Eye For Film >> Movies >> Agatha And The Truth Of Murder (2018) Film Review
Agatha And The Truth Of Murder
Reviewed by: Jennie Kermode
On Monday the 12th of January 1920, a young woman by the name of Florence Nightingale Shore - goddaughter of the heroine of the Crimean War - caught a train from Victoria to Hastings. She was seen off by her close friend Mabel, who - though it was kept quiet given the nature of English society at the time - was probably her partner. Somewhere on the subsequent journey, she was repeatedly struck over the head with a blunt object. She dies in hospital three days later without ever regaining consciousness.
On Friday the 3rd of December 1926, the famous mystery writer Agatha Christie went missing. Despite a nationwide police search her whereabouts remained unknown for 11 days despite a nationwide police search. She would claim until the end of her days that she had no memory of what happened to her during that time.
Terry Loane's film, scripted by Tom Dalton, brings these two true stories together to create a light but cleverly constructed fantasy which fans of traditional drawing room whodunnits will love.
This is a format so particular that the film is difficult to review with the general viewer in mind. Whatever your approach, however, there's much to admire. Ruth Bradley is brittle yet sympathetic in the lead (considerably more the latter than Ms Christie was said to be in real life). the supporting cast are all highly capable and the parallels with Christie's own work are wittily drawn. The stately home to which Agatha lures the murder suspects on the pretext that she's a lawyer trying to clarify the proper distribution of an inheritance achieves the perfect blend of elegance and dilapidation, and Marion McCarthy's costumes are exquisite. Though some viewers might find it rather dry, with Mabel's grief displaying itself as obsession rather than something more colourful, there are more emotive subplots, including a delicately sketched romance between two of the suspects and, in accordance with real life events, an exploration of Agatha's difficulties in facing up to the fact that her husband doesn't love her anymore.
It's in the nature of these things that some viewers will correctly place the guilt for Florence's murder straight away, but Dalton doesn't make it easy to be sure, delivering a liberal supply of red herrings.
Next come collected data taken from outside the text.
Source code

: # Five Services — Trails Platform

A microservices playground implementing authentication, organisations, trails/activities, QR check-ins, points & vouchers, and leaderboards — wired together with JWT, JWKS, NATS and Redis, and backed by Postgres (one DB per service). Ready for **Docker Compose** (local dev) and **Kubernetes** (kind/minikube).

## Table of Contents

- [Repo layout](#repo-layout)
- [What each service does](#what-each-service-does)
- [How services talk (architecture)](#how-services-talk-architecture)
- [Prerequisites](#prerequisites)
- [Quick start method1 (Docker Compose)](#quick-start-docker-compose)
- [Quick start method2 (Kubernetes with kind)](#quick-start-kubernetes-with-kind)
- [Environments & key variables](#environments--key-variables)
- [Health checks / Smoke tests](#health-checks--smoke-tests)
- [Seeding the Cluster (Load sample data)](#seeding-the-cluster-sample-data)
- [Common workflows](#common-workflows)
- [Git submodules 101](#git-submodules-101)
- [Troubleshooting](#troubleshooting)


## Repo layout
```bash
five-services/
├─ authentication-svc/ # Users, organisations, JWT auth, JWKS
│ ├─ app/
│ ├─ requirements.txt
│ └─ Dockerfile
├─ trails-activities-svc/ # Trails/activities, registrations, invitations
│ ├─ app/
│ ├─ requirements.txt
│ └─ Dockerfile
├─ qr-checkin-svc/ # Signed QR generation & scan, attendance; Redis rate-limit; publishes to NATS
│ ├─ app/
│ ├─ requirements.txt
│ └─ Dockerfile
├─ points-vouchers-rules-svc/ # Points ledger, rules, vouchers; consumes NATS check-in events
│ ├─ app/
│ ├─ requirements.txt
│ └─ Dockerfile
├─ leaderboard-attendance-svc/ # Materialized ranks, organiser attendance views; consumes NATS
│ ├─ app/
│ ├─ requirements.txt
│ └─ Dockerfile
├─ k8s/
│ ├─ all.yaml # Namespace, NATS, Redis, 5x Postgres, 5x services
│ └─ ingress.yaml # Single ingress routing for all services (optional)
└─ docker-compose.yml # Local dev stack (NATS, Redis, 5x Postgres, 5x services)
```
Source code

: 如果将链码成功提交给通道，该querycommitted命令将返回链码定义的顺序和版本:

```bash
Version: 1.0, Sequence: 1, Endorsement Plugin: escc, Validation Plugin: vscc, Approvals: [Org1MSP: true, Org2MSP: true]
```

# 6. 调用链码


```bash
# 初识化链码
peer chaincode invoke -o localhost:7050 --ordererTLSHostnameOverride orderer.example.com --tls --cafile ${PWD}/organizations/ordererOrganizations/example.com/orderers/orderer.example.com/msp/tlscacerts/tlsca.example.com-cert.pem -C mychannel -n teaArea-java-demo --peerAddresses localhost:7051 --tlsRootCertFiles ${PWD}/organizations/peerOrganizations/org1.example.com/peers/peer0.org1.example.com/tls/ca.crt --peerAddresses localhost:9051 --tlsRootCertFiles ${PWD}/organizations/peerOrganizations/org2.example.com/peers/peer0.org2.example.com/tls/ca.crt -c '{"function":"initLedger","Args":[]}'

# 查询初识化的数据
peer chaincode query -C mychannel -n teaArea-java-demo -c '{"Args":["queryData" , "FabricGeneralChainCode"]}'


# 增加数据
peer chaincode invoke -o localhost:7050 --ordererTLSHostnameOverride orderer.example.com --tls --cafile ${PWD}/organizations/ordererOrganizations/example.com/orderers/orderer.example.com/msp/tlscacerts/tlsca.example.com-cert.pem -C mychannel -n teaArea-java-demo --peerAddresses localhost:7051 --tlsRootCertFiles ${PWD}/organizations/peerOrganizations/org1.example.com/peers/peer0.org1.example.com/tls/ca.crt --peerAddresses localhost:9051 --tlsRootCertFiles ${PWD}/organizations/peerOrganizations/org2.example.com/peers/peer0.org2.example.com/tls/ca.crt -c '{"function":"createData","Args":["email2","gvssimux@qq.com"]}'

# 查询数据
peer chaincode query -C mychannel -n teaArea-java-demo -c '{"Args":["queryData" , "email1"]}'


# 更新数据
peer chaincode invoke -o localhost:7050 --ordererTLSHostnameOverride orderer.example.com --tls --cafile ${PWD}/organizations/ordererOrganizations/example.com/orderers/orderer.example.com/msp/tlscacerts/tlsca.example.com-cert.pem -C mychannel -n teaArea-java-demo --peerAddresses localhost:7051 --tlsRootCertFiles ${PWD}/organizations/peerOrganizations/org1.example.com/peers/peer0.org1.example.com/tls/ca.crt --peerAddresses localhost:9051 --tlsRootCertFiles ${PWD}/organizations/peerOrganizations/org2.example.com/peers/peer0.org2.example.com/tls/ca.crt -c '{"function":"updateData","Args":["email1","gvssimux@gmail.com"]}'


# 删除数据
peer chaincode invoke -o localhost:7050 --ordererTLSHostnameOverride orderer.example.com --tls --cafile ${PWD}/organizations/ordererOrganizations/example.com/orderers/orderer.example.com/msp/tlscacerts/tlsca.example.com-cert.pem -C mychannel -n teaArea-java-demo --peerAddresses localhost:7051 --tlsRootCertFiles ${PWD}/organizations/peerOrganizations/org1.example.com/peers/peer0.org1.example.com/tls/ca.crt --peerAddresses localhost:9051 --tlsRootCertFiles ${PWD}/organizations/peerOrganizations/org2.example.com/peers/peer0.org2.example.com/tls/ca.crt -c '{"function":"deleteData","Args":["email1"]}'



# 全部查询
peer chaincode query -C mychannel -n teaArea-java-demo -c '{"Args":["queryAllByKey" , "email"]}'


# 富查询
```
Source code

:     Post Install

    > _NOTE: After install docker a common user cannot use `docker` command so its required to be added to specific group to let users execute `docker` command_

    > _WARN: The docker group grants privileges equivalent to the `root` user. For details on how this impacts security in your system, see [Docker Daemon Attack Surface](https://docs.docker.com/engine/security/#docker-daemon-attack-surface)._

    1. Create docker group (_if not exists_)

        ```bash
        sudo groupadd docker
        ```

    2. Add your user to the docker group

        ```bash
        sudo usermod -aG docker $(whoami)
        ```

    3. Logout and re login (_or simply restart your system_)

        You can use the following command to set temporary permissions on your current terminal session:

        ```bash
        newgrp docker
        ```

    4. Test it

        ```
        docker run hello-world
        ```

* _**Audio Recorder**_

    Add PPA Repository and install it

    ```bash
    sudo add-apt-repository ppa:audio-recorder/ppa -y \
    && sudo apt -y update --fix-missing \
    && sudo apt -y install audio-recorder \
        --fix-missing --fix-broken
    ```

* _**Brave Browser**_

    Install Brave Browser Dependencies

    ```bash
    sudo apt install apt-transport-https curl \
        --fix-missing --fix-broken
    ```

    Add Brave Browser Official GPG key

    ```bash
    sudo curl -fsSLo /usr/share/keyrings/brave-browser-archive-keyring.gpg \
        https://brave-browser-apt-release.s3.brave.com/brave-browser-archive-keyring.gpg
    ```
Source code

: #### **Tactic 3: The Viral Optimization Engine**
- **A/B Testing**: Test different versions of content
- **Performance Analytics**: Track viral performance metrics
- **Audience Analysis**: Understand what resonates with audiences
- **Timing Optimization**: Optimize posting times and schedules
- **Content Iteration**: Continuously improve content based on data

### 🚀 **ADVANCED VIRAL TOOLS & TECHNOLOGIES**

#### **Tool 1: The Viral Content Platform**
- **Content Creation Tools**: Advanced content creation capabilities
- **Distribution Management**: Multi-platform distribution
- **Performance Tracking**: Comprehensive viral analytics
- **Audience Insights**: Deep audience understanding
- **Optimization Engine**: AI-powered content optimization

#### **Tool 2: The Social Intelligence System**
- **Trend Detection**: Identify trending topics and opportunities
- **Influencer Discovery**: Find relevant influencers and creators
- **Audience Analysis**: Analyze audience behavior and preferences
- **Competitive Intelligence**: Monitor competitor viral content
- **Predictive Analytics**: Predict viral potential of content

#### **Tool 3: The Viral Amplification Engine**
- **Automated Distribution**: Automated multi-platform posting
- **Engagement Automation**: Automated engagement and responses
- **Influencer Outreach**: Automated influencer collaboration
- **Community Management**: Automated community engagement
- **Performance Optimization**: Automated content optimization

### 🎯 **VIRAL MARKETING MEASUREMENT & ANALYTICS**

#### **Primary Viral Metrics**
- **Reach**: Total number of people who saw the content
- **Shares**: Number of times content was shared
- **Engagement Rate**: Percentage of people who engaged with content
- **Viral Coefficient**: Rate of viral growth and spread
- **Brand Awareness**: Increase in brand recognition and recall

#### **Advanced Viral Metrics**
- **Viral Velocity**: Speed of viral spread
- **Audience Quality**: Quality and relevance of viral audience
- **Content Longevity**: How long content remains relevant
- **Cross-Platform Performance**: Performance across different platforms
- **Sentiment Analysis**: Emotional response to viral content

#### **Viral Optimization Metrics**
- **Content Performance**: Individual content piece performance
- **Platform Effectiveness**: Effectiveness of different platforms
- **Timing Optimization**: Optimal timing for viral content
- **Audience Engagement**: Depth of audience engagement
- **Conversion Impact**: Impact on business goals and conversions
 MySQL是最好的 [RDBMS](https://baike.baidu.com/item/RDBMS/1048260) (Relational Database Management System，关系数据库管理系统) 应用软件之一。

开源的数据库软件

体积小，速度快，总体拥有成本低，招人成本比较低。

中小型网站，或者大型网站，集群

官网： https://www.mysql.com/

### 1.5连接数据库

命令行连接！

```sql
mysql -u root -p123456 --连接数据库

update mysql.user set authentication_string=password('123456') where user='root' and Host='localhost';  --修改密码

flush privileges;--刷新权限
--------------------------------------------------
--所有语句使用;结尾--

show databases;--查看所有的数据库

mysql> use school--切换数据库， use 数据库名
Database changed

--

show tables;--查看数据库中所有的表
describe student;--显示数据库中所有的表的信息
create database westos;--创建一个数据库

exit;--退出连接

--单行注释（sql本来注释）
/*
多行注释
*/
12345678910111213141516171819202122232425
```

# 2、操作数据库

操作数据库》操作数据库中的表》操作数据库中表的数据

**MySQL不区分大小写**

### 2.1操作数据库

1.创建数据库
The ending comes with a further twist which calls our expectations of the genre into question and might briefly remind you of one of the more unusual short stories by Arthur Conan Doyle, who briefly appears as a character, played by Michael McElhatton.
Fans of Christie's work will enjoy the way the film references and comments on her satirical treatment of issues around racism, homophobia and the rights of women, with certain characters seeming as if they could be lifted straight from her pages but revealing depths beyond those of the stereotypes she was pointing up. The conceit here is, throughout, that this is real life and not to be interpreted in the same way as a mystery novel. Dalton goes so far as to suggest that she learned from the experience.
Providing literary pleasures without ever being too aloof, and indulging in the occasional bit of low comedy as some of Christie's working class characters were wont to, this is a film that strikes a careful balance. It doesn't have anything of great import to communicate and it won't provide the same thrills as a blockbuster, but it's a smart, well made little film which is much more satisfying to watch than its humble origins and restricted format might suggest.